Several design choices are explicit or strongly implied. EviBench favors quality over scale: only 4.8k samples are annotated, but each sample carries rich supervision. It favors multi-domain coverage by sampling from many benchmarks rather than constructing a single-domain corpus. It also chooses coarse page-level evidence rather than finer region-level grounding, which matches the coarse-to-fine EviGRPO strategy of retrieving relevant pages before generating the answer.
The paper does not present a dedicated limitations subsection for EviBench, but several limitations are implicit. All annotations depend on Gemini 2.5 Flash, so annotator biases and errors may propagate into the dataset. Evidence-page labels are not manually verified; they are validated indirectly through answer correctness and self-consistency. The supervision is page-level only, and the absolute scale—4.8k training examples—is modest. The paper also states that “large-scale chain-of-thought training data for multi-page document understanding is extremely scarce, and collecting such annotations is highly resource-intensive,” which situates EviBench as a compromise between annotation richness and annotation cost.

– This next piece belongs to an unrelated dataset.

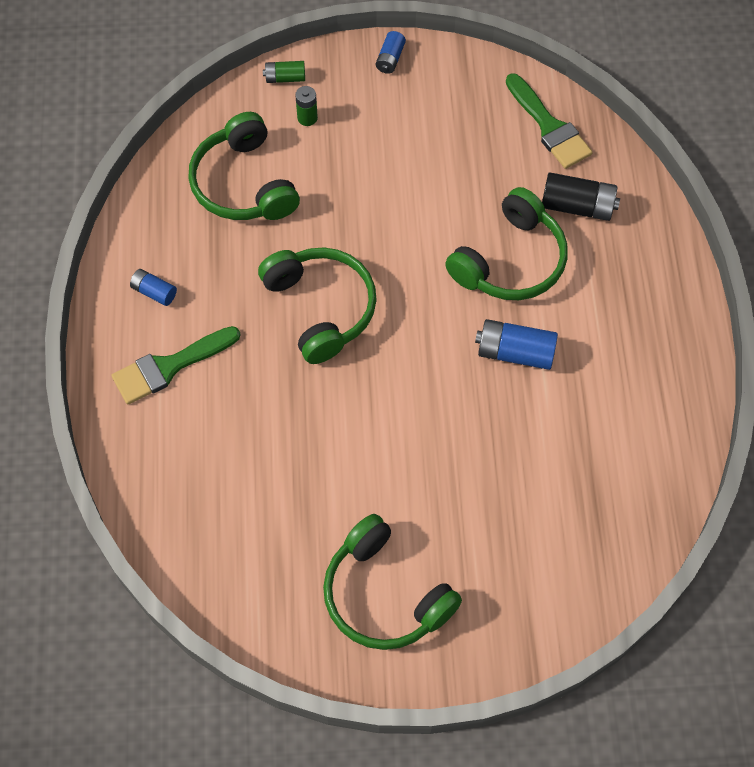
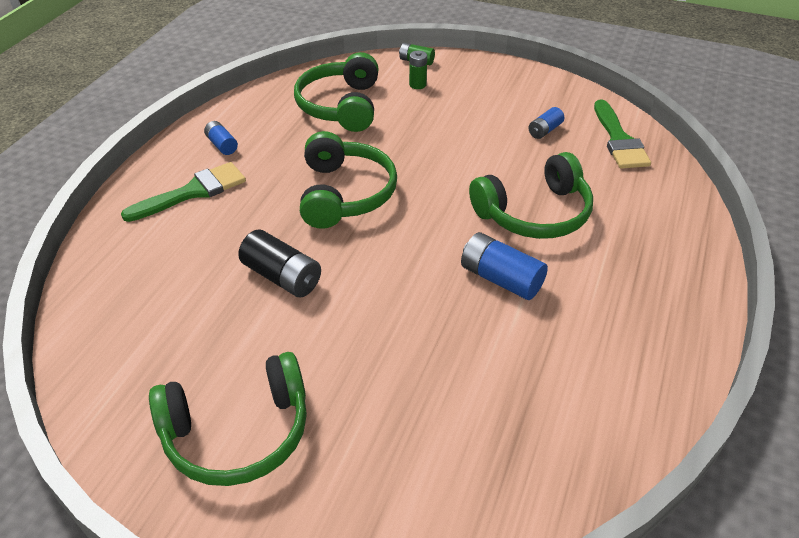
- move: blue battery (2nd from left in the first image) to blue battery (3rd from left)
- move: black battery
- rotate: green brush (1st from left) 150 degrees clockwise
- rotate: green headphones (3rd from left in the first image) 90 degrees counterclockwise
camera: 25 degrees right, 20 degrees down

Future extensions are not explicitly described, but natural directions noted in the discussion include extending EviBench with more samples per base dataset, adding region-level evidence annotations, and incorporating more domains or languages. A plausible implication is that EviBench’s lasting significance lies less in its raw size than in its role as a reward-compatible supervision layer for multi-page document RL: its schema, prompts, and verifiable evidence labels define the training signal that enables DocR1’s coarse-to-fine evidence retrieval and answer generation.